## TESTO DI RIFERIMENTO
Ed ecco cosa ha detto papa Francesco alla 70.ma Sessione dell’Assemblea Generale delle Nazioni Unite. Dopo i saluti di rito, ha iniziato il suo intervento elencando i quattro suoi predecessori che lo hanno preceduto nelle Assemblee dell’ONU: Paolo VI nel 1965, Giovanni Paolo II nel 1979 e nel 1995 e Benedetto XVI nel 2008. Tutti i Papi della Chiesa Cattolica fino ad ora intervenuti hanno riconosciuto all’Organizzazione una risposta giuridica e politica adeguata al momento storico per porre un limite all’affermazione del potere tecnologico dei singoli Stati che nelle mani di ideologie nazionalistiche o falsamente universalistiche potrebbe produrre tremende atrocità. Papa Francesco si associa, quindi, all’apprezzamento dei suoi predecessori.

Nel descrivere il suo discorso, elencherò i punti essenziali ed originali toccati trascrivendo anche parte delle sue parole.

  1. Innanzi tutto ribadisce il compito dell’ONU stabilito dalla sua Carta costituzionale per mettere in risalto l’importanza della limitazione del potere quale idea implicita nel concetto di diritto. Dare a ciascuno il suo, secondo la definizione classica di giustizia, significa che nessun individuo o gruppo umano si può considerare onnipotente, autorizzato a calpestare la dignità e i diritti delle altre persone singole o dei gruppi sociali.
  2. Ripete, quindi, l’esortazione al “diritto dell’ambiente” in quanto come esseri umani viviamo in comunione con esso, allo stesso modo come aveva fatto nel suo precedente discorso al Congresso, richiamando parte della sua Enciclica (Laudato si’). Qualsiasi danno all’ambiente, pertanto, è un danno all’umanità. ... Noi cristiani, insieme alle altre religioni monoteiste, crediamo che l’universo proviene da una decisione d’amore del Creatore, che permette all’uomo di servirsi rispettosamente della creazione per il bene dei suoi simili e per la gloria del Creatore, senza però abusarne e tanto meno essendo autorizzato a distruggerla. Per tutte le credenze religiose l’ambiente è un bene fondamentale.

[Voci di dati]
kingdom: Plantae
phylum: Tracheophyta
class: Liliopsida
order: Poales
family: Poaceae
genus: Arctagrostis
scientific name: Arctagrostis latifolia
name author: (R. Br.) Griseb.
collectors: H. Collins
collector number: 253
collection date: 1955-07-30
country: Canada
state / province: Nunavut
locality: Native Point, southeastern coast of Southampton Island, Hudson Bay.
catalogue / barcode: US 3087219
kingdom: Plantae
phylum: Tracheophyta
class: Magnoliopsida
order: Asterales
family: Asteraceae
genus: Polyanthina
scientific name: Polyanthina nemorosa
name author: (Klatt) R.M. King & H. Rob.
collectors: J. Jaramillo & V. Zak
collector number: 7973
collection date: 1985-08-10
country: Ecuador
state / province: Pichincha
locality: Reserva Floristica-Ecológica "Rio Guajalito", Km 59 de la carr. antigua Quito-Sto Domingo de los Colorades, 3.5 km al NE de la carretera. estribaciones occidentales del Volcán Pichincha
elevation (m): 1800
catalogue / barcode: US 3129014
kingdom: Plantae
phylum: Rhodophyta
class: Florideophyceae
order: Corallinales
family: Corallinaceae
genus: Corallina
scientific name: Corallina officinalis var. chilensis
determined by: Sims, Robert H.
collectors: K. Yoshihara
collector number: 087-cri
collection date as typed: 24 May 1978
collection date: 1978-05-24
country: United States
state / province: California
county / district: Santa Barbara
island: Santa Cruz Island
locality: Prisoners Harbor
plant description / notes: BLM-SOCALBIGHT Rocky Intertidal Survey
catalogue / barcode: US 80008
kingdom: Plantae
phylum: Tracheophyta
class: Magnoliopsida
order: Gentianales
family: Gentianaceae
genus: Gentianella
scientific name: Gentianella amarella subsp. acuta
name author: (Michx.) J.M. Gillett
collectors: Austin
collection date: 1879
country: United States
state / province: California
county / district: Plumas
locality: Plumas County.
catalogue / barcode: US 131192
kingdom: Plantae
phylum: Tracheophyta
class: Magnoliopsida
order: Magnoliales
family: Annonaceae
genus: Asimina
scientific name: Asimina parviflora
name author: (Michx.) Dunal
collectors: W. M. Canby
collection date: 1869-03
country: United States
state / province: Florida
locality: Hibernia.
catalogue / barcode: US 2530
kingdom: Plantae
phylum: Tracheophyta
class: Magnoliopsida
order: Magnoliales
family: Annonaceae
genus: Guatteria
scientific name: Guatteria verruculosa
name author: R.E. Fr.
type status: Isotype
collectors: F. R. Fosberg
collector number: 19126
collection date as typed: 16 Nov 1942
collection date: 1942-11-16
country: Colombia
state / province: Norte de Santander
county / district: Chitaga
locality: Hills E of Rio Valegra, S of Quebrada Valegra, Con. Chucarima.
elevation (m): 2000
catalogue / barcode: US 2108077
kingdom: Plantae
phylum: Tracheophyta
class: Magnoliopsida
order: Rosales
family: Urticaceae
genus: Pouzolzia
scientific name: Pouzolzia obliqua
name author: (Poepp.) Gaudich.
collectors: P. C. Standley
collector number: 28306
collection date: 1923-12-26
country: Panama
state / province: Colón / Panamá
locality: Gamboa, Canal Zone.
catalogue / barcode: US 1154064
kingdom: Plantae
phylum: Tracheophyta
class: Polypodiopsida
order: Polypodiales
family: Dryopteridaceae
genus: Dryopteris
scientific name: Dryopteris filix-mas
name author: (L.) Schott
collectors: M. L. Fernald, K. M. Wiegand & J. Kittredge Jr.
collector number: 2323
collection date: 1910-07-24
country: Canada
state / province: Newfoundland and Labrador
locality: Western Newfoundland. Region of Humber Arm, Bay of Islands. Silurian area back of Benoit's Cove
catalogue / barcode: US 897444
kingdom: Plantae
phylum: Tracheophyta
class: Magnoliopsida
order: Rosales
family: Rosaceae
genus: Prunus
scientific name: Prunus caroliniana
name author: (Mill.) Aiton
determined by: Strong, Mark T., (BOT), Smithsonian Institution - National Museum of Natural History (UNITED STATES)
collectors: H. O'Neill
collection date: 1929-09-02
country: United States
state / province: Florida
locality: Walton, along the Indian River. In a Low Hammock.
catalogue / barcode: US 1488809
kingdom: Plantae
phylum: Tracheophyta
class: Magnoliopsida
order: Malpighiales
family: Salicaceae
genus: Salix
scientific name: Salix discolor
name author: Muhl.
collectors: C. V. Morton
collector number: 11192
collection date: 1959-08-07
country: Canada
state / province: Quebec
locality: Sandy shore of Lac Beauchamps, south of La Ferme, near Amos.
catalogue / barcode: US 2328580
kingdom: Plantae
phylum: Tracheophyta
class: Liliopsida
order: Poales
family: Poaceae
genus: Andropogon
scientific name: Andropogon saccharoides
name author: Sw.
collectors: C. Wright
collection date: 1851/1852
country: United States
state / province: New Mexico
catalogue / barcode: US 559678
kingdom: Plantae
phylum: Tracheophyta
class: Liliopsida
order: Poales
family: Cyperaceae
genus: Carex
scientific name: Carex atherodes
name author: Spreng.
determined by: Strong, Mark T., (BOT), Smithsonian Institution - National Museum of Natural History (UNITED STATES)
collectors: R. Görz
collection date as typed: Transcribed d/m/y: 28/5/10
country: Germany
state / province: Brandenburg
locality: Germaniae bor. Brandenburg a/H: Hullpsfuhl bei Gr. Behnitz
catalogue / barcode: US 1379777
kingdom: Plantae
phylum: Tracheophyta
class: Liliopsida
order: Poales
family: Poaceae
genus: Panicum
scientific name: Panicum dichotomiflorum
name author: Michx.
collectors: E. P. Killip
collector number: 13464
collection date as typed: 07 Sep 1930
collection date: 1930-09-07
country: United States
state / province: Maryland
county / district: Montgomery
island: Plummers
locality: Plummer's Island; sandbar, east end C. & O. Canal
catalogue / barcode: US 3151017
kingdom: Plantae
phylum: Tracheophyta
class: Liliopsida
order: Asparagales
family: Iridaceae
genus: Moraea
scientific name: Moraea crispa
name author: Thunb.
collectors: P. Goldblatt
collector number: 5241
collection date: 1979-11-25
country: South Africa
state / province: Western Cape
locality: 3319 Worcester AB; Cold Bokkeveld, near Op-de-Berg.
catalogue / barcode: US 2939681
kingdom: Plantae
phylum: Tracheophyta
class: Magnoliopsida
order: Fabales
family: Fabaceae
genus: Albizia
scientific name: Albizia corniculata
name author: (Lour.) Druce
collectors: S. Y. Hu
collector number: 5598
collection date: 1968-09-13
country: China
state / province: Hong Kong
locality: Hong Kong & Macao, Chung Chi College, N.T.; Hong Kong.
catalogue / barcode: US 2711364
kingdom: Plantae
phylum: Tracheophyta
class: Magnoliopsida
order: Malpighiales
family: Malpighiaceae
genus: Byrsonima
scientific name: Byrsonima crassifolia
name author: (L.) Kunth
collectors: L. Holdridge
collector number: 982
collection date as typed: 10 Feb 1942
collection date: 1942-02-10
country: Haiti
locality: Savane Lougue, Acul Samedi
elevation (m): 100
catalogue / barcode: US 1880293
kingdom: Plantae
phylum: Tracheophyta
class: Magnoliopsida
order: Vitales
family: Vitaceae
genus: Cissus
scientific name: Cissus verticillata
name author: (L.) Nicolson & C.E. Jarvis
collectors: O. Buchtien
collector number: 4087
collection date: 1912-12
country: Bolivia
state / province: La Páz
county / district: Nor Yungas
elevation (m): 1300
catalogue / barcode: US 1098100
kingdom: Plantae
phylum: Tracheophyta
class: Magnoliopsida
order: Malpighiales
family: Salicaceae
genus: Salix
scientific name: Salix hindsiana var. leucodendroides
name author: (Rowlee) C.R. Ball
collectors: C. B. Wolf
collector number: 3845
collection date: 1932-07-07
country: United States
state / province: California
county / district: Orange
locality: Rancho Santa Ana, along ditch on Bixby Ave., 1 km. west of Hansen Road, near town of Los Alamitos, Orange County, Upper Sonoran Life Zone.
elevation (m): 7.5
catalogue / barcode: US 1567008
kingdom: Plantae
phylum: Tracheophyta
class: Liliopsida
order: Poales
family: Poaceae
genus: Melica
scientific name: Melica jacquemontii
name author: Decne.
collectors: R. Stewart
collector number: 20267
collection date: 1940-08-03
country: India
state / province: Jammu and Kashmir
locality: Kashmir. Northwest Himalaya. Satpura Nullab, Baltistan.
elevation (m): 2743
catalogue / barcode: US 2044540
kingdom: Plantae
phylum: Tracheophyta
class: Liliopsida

## ESERCIZIO PROPOSTO
Riporta parola per parola il passo del testo sul discorso di papa Francesco all'ONU che comincia con "Ed ecco cosa" e termina con "dei suoi predecessori.". I record non hanno alcun ruolo in questo esercizio.

## RISPOSTA
Ed ecco cosa ha detto papa Francesco alla 70.ma Sessione dell’Assemblea Generale delle Nazioni Unite. Dopo i saluti di rito, ha iniziato il suo intervento elencando i quattro suoi predecessori che lo hanno preceduto nelle Assemblee dell’ONU: Paolo VI nel 1965, Giovanni Paolo II nel 1979 e nel 1995 e Benedetto XVI nel 2008. Tutti i Papi della Chiesa Cattolica fino ad ora intervenuti hanno riconosciuto all’Organizzazione una risposta giuridica e politica adeguata al momento storico per porre un limite all’affermazione del potere tecnologico dei singoli Stati che nelle mani di ideologie nazionalistiche o falsamente universalistiche potrebbe produrre tremende atrocità. Papa Francesco si associa, quindi, all’apprezzamento dei suoi predecessori.